Sunday, September 7, 2014

Exotic/Disgusting Foods and Beverages Forum--Pythons

       Obviously, to get topics for these types of blog posts, I typically deliberately seek them out, combing through the ethnic food aisles in groceries, looking up restaurants that serve exotic foods online, etc.  But sometimes, sheer luck helps me out.  While looking for public tennis courts in Albany, NY recently (futilely on that day, as it turned out), I happened to see, out of the corner of my eye, a restaurant called “Dave’s Exotic Burgers.”  A few were listed on the sign outside—kangaroo, bison, wild boar, and others.
     Well, it should surprise no one that I looked up the place online, and sure enough, it was genuine, and open for business.  The next day I convinced some coworkers to join me, and we checked it out.  I was impressed to see an extremely rare kind of meat on the menu—the python, those large, constricting snakes.  Needless to say, that’s what I ordered.
     Python refers to a snake type, of which there are twelve species, and several subspecies.  The owner didn’t know the exact kind of python I’d eaten, but he did know it came from Vietnam.  Looking it up, assuming he was correct, and that it came from a python indigenous to that country, that narrowed it down to two candidates—the Burmese python or the reticulated python.
     The Burmese python has been in the U.S. news of late, because of events in the state of Florida.  Due to either escapes from zoos or warehouses, careless and jerky owners letting too-big pet pythons go in the wild, and/or the damaging of a python breeding facility by Hurricane Andrew, enough Burmese pythons have made South Florida their home, so many so that they’ve been declared an invasive species.  Over 1300 have been caught so far.  Scientists seem divided on how big a problem this is.  Some contend that the pythons may spread to other hot weather neighboring states, and may seriously disrupt the local animal populations.  Others claim that these Florida pythons will likely die out during the next semi-cold Florida winter, and that feral pigs are a much bigger issue to Florida ecology.  Whatever the case, it still must be pretty alarming to come upon a 12-19 foot snake while hiking through the Everglades.  Especially because juveniles are talented climbers, and all ages swim well.

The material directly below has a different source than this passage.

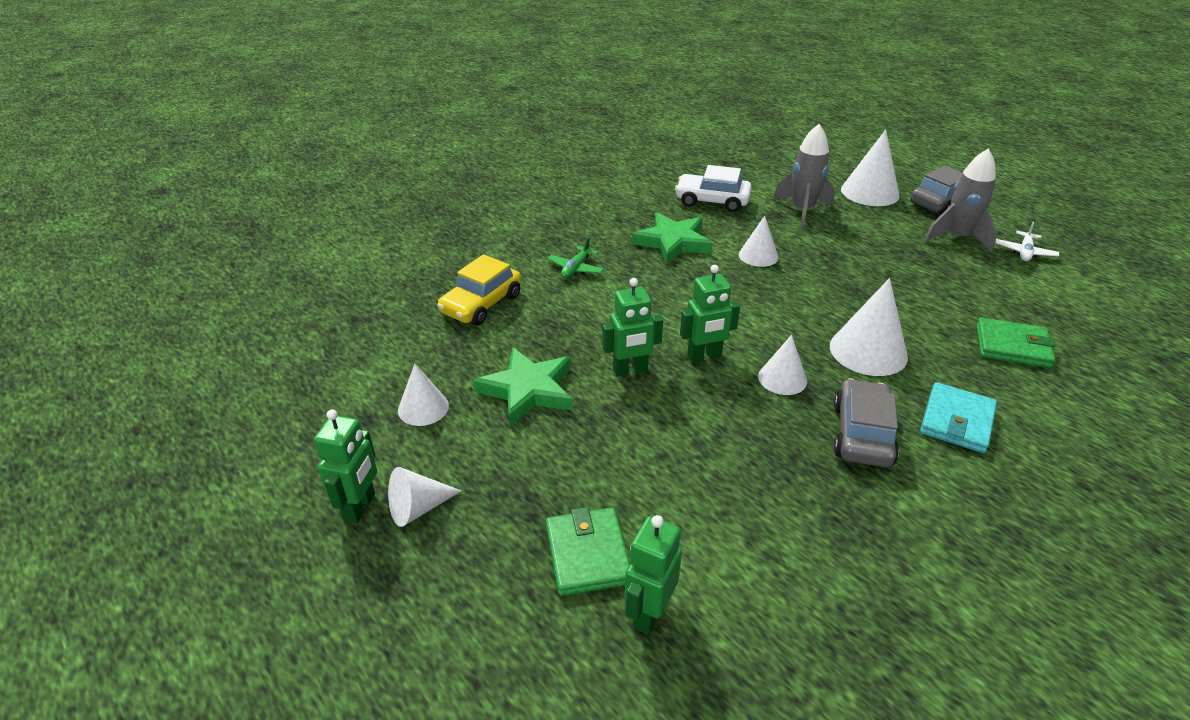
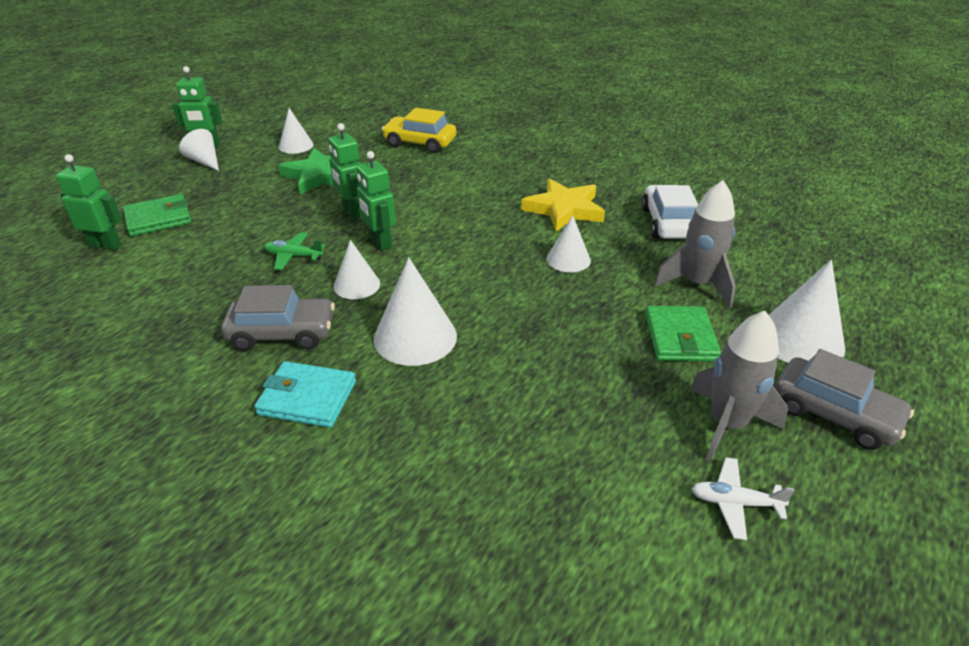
camera: 75 degrees right, 0 degrees up
green plane [547,237,604,278] -> green plane moved to [264,232,325,270]
green star [632,212,713,264] -> yellow star [521,178,605,231]
green wallet [976,317,1055,368] -> green wallet moved to [645,306,721,361]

     The reticulated python is credited as the world’s longest snake.  Not the largest though—the green anaconda tends to be heavier.  The heaviest reliably weighed anaconda was 215 pounds, while the heaviest reticulated python was 165 pounds.  Although, I was sad, in a way, to see that the reticulated python’s lengths have been exaggerated.  The old champ, an individual named “Colossus,” was always billed as being 29 feet long.  However, scientists went back and measured his skeleton, and it turns out he was “only” 22.8 feet long.  Evidently measuring huge snakes while they’re still alive is difficult, as they don’t like being extended completely out, and judging body length on the dead snakes’ skins is problematic because they can be accidently (or intentionally) stretched by as much as 50%.  In fact, if you happen to have a living 30 foot plus snake, presenting it to the Wildlife Conservation Society in the U.S.A. will net you $50,000.  No one has come even close to getting this reward.  Like its Burmese relative, the reticulated python is a skilled swimmer, and can even cross the ocean and colonize islands.
     Also, to debunk another myth, even the largest snakes can’t actually consume an adult human being.  Snakes can temporarily dislocate their jaws and open them absurdly wide, but even so an adult’s shoulder width is too much.  A giant snake could conceivably eat a preteen or child, but I couldn’t find any authenticated examples of this.  Not to say they’re not dangerous—large constrictors have killed people.  (And even comparatively small ones occasionally kill careless pet owners.)  So suffice to say, I wouldn’t let a 20 foot snake babysit your toddler, but tales about folks winding up in a snake’s stomach are almost certainly fictional.
     But back to Dave’s.  While it was billed as being a burger, it didn’t really resemble a typical one.  Instead of the traditional, firm, disc-like shape, it was instead small, maybe one inch by a half inch separate chunks of meat, along with lettuce, tomatoes, and sauce, on the bun halves.  As usual, I made sure to try the actual python flesh alone, and unadorned, to get the more accurate assessment of the meat.  The texture was fairly chewy, but not overly so.  The taste was decent.  Not spectacular, but not unpleasant or bad, either.  In short, it was a positive dining experience, and I would both recommend it, and would try it again.  Perhaps not very often at this particular establishment, as the price was very steep--$25 for the base hamburger, and about $5 more for the special spices and sauce.  The owner did show me the raw python meat, too.  It looked rather unappetizing—a sort of sickly, pale whitish color.  But, as I said, in this case the looks were deceiving.
     Dave’s had many more exotics aside from the python, and the ones I already mentioned.  So I’ll be posting further selections from it in the future.